Be it as a profession or a side hustle, becoming a landlord involves hard work, education, and time. Many new landlords are drawn to the trade by the promise of passive revenue derived from rent collection.

However, experienced landlords understand that this job requires a proactive approach. The more time and effort you put into maintaining properties, finding suitable tenants, and keeping track of all the paperwork, the more prosperous you can be.

1. Understand the most common legal difficulties that may arise

Being a landlord comes with a slew of legal concerns and risks. And so, having an excellent real property attorney can, at times, be essential.

However, you can familiarize yourself with applicable legislation such as the Uniform Residential Landlord and Tenant Act, often used as a foundation for municipal laws in twenty-six states. Nevertheless, do not fret; you will become more familiar with applicable laws with time. Yet, it is vital to know some of the most frequent legal issues you may encounter:

Rental arrears

As a landlord, you’ll be fortunate if you don’t occasionally deal with late rent. If you operate in a market where renters are financially vulnerable, you may discover that such lateness is a constant source of frustration.

Many landlords advise being rigorous about timely payments. That does not imply that you cannot assist folks with sporadic, genuine, and serious issues. However, if you develop a reputation as a softie, you may encounter serious rental arrears issues.

Rental contracts

Ensure your leases mention the day rent is due. When the due date falls on a legal holiday or weekend, it is usually due the following business day. You will also want to be explicit about approved payment methods, such as checks, cash, money order, mobile payment applications, credit card, etc.

Consider putting late payment penalties in your leases; late fees might offer leverage if a tenant begins to cause you problems.

Tenant confidentiality

Also, tenant confidentiality and privacy may or may not be covered by local legislation. In most states, landlords are not permitted to enter tenants’ residences without prior notice.

As a result, do not expect to gain access without first obtaining permission. If you violate a law, your renter may report you to the state office that imposes fair housing rules.

That is a lose-lose situation for you: You may need an attorney to defend yourself, whereas the tenant does not because the state is performing the enforcement.


You will incur a slew of new legal obligations when you become a landlord. You will also need landlord insurance. However, just as with homeowner’s insurance, it is simple to overpay for landlord insurance. So be careful not to overpay for items you do not need.

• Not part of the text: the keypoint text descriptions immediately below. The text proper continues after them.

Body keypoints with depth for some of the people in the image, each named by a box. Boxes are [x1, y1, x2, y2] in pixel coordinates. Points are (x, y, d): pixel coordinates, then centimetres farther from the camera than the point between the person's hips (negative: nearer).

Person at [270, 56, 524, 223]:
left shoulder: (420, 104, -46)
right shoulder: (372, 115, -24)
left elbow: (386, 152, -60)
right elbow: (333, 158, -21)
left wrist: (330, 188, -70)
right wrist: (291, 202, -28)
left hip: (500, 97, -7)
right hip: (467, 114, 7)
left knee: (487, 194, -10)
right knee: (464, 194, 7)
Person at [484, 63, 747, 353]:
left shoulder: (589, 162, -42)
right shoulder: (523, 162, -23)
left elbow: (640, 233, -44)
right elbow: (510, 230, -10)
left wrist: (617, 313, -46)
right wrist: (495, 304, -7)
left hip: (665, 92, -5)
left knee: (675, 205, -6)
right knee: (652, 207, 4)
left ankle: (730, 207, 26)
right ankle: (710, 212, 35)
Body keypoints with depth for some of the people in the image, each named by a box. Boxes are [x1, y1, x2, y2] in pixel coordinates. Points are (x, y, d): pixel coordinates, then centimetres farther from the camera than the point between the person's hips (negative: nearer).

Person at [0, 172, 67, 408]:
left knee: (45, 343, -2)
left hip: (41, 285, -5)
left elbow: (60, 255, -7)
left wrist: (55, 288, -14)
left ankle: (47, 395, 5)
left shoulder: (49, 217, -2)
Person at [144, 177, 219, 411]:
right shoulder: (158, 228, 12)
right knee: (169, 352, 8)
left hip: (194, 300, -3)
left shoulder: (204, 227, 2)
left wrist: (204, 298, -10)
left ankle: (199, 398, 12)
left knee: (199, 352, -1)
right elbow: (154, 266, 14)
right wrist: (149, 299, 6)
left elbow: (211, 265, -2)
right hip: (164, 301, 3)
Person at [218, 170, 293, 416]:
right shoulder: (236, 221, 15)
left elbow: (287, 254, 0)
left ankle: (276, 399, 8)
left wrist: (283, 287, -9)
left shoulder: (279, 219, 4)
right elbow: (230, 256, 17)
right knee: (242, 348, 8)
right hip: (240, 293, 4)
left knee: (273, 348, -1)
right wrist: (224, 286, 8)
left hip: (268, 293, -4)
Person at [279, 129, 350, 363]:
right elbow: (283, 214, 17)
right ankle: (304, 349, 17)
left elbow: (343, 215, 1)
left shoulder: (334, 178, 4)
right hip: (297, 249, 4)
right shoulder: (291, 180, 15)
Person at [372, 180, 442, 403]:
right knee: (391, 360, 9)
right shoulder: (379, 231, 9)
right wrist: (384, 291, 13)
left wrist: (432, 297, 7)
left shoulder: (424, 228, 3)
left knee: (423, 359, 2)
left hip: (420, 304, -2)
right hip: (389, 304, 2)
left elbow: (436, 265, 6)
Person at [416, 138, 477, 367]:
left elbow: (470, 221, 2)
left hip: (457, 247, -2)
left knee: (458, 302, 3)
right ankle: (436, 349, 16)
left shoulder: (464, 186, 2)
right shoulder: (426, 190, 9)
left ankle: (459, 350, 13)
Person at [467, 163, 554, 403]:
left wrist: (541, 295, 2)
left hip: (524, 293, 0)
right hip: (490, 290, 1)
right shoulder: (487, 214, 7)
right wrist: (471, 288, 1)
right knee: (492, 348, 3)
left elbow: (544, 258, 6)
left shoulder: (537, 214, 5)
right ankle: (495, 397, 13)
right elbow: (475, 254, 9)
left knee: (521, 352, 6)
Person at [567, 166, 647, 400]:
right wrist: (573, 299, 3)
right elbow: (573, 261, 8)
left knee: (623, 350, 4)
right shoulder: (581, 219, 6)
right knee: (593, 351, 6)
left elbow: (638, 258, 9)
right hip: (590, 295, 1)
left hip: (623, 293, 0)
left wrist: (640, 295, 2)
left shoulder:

Get many quotations. Also, conduct a cost-benefit breakdown to determine which risks you are willing to bear on your own and which you want your insurance to cover. You might also ask tenants to have renter’s insurance to protect their things.

2. Recognize the effort and monetary commitment

Before looking at houses or taking other actions, make sure you have the time and resources to succeed. Additionally, you must be prepared to deal with issues that arise from tenants’ requests.

If you lack the time or desire to alleviate some of the stress associated with the task, you can consider getting a property management business to handle part of the work.

Although this is an additional expenditure (about 10% of monthly rent plus a finder’s fee for prospective renters), the company will assume most of the landlord’s responsibilities, from seeking new tenants and rent collection to lawn mowing maintaining the property. Before becoming a landlord, conduct your research and assess your financial resources.

3. Decide where and what to buy

Seek out a high-quality rental property to attract high-quality tenants. Although fixer-upper properties in less attractive neighborhoods may be less expensive, they may not provide you with the same return on investment.

The location of a rental property is critical. Certain tenants are prepared to sacrifice up to 25% extra in rent for homes close to public transportation.

While it may be tempting to acquire a fixer-upper and undertake a few minor modifications, many fixer-uppers end up being abandoned. This can result in conflicts with municipal code enforcement and the imposition of fines. And so, if you are not keen on fixing things, do not buy a fixer-upper; you might lose your resources.

4. Set up money for unexpected expenses

CAPEX is among the most common costs people fail to plan for, including capital expenditures, such as roof, appliances, and windows replacement.

And so, before investing in a rental property, make sure you are financially prepared to deal with these concerns if they arise. Failing to maintain your property per local and state authorities’ standards may result in fines.